# Start of Source material

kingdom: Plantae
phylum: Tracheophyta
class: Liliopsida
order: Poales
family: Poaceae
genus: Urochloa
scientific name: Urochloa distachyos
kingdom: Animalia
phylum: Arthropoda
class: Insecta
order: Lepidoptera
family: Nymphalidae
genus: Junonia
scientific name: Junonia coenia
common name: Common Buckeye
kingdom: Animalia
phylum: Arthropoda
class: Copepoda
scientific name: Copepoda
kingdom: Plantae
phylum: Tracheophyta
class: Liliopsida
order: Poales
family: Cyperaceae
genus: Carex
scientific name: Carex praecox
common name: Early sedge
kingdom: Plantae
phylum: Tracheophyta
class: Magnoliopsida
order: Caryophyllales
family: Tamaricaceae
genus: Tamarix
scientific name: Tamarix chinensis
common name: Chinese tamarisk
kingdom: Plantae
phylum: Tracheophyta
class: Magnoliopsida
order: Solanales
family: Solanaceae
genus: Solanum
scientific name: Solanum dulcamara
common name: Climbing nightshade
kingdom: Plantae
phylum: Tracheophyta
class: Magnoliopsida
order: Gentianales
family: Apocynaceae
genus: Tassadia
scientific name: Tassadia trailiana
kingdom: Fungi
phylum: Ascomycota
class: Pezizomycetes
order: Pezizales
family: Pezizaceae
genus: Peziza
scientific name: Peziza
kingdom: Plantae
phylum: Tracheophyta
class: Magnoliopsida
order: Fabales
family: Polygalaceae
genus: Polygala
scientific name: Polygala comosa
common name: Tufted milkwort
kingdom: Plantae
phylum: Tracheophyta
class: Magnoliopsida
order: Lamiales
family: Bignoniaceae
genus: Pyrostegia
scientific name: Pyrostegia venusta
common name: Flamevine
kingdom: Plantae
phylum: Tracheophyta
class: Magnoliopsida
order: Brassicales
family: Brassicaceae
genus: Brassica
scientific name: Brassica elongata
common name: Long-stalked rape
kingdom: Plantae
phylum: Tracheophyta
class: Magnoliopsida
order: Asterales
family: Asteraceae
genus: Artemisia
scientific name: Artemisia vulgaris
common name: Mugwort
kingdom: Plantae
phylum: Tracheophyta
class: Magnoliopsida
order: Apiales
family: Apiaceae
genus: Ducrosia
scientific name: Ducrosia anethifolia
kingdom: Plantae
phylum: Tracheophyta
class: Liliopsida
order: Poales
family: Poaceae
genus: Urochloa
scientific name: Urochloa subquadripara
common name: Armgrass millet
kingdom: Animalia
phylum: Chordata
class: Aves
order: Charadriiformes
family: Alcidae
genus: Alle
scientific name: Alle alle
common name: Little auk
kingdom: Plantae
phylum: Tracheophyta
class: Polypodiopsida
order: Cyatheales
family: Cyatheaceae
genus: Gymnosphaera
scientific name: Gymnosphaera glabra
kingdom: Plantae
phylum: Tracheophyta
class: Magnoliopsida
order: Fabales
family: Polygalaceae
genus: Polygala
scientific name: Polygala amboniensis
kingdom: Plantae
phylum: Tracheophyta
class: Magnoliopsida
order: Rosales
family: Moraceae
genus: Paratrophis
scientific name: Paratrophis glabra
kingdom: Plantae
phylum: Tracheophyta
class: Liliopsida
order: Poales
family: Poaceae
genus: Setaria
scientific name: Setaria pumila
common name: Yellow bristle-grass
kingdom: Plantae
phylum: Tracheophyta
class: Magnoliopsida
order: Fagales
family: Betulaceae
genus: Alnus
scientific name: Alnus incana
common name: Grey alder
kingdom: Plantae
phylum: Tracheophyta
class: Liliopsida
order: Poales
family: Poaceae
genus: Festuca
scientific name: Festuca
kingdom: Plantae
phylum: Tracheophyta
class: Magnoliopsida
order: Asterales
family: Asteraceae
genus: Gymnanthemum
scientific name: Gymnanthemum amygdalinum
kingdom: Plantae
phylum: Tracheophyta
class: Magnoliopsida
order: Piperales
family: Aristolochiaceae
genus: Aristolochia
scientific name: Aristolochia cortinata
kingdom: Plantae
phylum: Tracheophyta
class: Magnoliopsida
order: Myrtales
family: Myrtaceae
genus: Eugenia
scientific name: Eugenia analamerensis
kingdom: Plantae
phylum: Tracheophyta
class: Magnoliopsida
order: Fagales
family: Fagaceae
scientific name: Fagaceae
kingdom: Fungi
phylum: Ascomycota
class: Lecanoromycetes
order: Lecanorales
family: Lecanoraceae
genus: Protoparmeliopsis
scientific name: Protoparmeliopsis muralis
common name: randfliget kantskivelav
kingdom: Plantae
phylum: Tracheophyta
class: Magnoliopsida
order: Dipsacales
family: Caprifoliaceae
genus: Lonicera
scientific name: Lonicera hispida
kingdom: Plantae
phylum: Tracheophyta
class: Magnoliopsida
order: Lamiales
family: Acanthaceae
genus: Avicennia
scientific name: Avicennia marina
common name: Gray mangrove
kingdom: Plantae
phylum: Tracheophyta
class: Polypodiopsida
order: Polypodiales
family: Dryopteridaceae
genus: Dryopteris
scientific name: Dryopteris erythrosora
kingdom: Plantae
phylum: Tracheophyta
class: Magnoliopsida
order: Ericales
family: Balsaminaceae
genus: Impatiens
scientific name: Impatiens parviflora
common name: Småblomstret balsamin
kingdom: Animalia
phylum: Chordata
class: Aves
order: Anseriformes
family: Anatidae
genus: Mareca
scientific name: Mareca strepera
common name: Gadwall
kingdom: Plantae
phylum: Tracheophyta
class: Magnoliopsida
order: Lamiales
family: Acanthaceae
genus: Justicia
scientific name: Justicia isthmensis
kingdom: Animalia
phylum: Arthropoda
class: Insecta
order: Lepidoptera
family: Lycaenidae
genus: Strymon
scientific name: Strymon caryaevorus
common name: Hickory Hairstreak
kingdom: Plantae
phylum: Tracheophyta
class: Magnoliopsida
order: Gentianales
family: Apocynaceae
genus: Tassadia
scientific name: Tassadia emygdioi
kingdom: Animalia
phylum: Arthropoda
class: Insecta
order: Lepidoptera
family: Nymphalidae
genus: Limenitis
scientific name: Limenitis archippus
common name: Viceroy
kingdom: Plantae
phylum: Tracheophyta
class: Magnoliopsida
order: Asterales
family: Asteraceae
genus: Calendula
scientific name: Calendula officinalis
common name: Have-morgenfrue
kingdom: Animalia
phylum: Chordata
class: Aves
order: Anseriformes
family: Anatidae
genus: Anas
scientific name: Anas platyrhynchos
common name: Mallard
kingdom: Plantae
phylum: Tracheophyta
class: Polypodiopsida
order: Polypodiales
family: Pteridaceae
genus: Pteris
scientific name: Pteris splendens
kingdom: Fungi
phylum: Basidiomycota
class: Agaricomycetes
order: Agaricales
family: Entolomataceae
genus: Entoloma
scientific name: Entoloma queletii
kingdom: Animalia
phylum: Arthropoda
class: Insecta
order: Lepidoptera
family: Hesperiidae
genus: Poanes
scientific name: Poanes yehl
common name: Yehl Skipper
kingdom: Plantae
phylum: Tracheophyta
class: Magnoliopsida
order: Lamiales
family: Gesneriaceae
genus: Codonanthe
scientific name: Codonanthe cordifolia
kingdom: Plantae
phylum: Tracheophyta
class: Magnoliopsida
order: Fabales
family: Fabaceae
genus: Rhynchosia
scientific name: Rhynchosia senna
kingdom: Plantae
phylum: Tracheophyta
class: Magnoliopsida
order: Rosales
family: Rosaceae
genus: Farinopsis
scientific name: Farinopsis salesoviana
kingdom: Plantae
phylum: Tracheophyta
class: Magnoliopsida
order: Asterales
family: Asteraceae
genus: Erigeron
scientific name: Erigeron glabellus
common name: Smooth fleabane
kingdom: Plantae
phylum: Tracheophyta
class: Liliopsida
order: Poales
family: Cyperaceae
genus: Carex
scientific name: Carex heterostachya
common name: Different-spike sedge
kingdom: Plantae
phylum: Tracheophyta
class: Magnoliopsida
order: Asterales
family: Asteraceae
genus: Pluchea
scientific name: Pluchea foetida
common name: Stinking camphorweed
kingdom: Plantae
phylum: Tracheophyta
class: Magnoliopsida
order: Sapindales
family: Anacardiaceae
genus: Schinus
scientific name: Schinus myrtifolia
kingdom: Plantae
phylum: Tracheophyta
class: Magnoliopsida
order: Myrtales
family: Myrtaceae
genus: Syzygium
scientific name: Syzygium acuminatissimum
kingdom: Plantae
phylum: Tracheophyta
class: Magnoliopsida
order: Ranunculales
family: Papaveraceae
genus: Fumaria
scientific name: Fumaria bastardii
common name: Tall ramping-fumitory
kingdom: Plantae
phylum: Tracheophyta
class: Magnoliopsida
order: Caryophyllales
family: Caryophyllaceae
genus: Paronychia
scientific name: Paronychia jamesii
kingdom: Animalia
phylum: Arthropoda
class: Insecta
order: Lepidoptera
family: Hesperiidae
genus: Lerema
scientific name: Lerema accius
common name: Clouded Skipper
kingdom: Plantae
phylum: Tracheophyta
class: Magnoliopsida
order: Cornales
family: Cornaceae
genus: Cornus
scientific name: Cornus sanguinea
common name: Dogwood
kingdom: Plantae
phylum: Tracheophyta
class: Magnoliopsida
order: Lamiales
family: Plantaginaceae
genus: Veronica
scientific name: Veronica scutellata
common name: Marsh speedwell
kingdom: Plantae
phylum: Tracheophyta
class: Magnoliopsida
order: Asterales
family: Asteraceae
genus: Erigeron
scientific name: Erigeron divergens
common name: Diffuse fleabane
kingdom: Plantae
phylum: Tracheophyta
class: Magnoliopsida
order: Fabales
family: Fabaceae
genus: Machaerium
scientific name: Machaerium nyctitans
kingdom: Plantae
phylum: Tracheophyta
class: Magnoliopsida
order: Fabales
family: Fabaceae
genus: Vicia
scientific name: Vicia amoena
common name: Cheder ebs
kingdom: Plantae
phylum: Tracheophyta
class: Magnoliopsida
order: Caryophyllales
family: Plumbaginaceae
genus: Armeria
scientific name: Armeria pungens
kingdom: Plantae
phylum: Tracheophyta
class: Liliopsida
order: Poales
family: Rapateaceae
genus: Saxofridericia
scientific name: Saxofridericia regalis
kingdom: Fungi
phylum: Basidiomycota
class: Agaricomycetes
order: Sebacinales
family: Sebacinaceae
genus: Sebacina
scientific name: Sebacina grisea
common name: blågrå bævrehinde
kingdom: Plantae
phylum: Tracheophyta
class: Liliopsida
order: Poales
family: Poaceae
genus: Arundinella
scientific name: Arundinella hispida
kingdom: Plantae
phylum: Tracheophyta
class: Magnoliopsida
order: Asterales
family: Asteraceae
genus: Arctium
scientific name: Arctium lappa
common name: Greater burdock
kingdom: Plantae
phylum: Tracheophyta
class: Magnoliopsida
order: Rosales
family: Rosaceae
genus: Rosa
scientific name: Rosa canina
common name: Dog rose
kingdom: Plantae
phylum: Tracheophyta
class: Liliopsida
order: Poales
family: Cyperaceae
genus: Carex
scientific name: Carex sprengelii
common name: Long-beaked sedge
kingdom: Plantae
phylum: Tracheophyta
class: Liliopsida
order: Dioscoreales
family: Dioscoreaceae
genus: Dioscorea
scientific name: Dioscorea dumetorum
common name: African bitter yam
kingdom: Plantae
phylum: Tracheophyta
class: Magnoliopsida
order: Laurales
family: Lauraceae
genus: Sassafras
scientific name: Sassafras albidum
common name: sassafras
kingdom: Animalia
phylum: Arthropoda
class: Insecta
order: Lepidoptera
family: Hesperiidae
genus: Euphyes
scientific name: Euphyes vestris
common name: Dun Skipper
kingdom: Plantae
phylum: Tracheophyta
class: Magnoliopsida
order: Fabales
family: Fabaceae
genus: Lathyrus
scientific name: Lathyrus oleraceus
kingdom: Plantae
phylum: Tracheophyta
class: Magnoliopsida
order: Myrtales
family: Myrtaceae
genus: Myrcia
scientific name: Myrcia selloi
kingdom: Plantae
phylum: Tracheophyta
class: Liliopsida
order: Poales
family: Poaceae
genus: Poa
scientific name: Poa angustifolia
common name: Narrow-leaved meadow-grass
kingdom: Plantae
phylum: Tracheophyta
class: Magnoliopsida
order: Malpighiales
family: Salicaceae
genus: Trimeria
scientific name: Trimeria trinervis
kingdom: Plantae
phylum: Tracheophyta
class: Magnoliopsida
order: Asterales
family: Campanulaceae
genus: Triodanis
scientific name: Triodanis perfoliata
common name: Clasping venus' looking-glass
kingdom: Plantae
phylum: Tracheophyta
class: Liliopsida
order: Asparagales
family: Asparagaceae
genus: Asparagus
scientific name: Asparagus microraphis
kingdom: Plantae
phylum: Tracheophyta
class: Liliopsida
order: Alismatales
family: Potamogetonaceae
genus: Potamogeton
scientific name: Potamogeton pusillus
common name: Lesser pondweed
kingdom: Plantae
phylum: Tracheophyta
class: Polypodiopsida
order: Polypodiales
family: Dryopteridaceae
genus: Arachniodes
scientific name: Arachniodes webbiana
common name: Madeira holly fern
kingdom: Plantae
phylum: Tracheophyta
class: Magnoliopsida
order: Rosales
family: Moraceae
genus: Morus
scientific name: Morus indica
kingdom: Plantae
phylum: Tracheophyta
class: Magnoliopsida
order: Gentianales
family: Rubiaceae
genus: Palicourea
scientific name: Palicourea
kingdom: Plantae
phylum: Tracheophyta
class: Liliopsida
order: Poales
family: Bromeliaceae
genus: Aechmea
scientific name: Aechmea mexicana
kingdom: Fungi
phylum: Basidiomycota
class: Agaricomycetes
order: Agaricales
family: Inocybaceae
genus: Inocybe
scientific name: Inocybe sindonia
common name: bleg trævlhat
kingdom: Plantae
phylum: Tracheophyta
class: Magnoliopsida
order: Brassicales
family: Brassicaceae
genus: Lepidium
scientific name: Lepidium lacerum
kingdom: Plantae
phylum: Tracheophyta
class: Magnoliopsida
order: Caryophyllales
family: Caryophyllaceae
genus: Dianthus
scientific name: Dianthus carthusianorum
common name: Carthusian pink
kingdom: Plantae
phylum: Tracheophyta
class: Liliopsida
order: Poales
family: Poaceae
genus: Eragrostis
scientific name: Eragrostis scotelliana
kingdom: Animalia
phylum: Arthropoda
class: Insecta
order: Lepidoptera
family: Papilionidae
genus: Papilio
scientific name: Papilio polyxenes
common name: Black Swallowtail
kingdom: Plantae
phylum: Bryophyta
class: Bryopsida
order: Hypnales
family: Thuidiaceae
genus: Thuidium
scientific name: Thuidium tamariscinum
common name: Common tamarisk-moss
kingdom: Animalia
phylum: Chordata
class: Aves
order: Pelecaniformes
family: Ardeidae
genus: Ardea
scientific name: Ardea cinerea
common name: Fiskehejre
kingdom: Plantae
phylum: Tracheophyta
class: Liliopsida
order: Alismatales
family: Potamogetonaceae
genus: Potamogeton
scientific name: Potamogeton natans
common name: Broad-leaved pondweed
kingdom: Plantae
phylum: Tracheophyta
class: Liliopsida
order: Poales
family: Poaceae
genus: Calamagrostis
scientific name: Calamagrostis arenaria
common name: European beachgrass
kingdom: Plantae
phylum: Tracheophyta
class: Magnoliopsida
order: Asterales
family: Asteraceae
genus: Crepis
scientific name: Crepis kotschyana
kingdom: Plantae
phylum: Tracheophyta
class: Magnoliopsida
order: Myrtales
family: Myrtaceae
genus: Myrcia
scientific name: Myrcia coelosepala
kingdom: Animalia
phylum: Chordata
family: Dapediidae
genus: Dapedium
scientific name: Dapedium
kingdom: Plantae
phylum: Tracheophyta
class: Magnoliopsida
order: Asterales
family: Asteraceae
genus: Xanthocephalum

# End of Source material

* **Exercise prompt**
Please edit the stretch from the start of the records through the line containing "genus: Tamarix" by replacing every "phylum" with "division", leaving all else unchanged. Give back only those lines.

* **Completed task**
kingdom: Plantae
division: Tracheophyta
class: Liliopsida
order: Poales
family: Poaceae
genus: Urochloa
scientific name: Urochloa distachyos
kingdom: Animalia
division: Arthropoda
class: Insecta
order: Lepidoptera
family: Nymphalidae
genus: Junonia
scientific name: Junonia coenia
common name: Common Buckeye
kingdom: Animalia
division: Arthropoda
class: Copepoda
scientific name: Copepoda
kingdom: Plantae
division: Tracheophyta
class: Liliopsida
order: Poales
family: Cyperaceae
genus: Carex
scientific name: Carex praecox
common name: Early sedge
kingdom: Plantae
division: Tracheophyta
class: Magnoliopsida
order: Caryophyllales
family: Tamaricaceae
genus: Tamarix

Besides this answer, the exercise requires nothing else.